STREP’s marquee project, Give Chance a Chance, identifies parents in need even before their children are born. Vera works with maternity wards, pediatricians, obstetricians, and social workers to identify the immediate needs of the parents-to-be and develop a support program specific to their immediate and long-term needs. The major components of the project are as follows:

• Family Accompaniment identifies the families’ positive aspects and provides psychological services through a network linking governmental and grassroots agencies.• Direct Financial Support enables children in institutions to visit their families on the weekends and/ or to be visited in the orphanage by their parents.• Self-Help Groups promote parental skills by bringing young parents together during their leisure time, thus breaking from the isolated and stressful everyday routine.• Social Education Reinforcement aids large or migrant families that have problems coordinating their children's preparation for school.• Volunteer Program provides follow-up care to client families over the long term.• Education and Information Program is a public outreach to professionals in the social and academic sectors to increase awareness of the problems faced by young parents and engage potential proponents of the aid program in the early diagnosis of problems and construction of effective solutions.• Television Project produces a series, Time for Families, consisting of three programs covering family development and social support.• Legal Advocacy provides the momentum for changes in legislative standards, working with judges affecting Czech childcare policy and advisors from the Institute of Education.

La persona

Vera grew up in a small town outside of Prague and attended school with children who came from the neighboring orphanage.
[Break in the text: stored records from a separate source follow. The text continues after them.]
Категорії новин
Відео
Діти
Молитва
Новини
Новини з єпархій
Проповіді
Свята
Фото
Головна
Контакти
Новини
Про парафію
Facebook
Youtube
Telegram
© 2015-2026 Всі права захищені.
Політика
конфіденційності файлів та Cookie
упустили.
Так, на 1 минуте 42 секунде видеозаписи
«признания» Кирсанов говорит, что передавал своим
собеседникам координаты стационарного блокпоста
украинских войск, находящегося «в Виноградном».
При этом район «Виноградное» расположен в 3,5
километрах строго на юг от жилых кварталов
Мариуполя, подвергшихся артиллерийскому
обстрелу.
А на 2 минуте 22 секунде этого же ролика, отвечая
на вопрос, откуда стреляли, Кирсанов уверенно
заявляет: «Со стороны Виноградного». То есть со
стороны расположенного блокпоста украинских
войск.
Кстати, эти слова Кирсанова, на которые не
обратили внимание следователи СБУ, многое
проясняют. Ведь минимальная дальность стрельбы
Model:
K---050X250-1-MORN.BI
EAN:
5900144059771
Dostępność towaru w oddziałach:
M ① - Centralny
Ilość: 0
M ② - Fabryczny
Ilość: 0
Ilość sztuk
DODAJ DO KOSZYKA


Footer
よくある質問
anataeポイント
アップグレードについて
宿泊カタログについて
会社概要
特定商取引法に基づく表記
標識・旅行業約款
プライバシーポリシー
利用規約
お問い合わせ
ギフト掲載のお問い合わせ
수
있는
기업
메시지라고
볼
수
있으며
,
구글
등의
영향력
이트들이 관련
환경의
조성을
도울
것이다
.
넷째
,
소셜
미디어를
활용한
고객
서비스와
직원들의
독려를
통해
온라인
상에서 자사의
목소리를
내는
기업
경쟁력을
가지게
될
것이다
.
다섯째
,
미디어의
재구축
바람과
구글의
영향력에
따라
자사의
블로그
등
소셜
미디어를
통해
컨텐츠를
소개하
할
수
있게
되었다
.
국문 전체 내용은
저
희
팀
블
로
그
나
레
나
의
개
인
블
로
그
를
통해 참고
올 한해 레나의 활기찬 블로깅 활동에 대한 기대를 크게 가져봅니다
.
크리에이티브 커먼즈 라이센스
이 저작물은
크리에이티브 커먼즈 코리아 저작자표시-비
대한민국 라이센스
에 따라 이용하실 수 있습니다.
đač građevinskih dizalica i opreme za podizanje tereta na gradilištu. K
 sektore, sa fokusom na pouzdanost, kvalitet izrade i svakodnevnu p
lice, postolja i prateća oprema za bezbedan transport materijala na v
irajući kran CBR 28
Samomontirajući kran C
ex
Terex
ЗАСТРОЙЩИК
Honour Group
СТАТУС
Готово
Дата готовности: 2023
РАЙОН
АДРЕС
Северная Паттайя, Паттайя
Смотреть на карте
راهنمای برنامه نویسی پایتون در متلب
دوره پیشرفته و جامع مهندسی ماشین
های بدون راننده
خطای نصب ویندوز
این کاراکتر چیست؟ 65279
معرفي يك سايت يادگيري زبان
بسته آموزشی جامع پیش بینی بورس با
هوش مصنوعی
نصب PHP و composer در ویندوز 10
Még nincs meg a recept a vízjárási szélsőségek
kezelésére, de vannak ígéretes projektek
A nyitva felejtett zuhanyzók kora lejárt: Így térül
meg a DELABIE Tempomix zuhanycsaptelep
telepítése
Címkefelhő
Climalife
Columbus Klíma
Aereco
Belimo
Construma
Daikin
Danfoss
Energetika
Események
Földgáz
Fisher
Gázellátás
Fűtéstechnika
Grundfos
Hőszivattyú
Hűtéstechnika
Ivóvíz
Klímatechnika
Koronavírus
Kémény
Her great-grandmother established a parish home for homeless mothers and her grandmother was locally famous for taking care of homeless people.

After finishing high school, Vera tried to study law in college, but was forbidden to become a lawyer by the Communist authorities. She studied social work and psychology instead, focusing on children and families. During the early 1990s, she worked as an assistant at the Institute of Medical Ethics. In 1994, she became director of the Protection of Human Rights Center, where she began to develop strategies for supporting young parents in the face of government intervention in their family unit.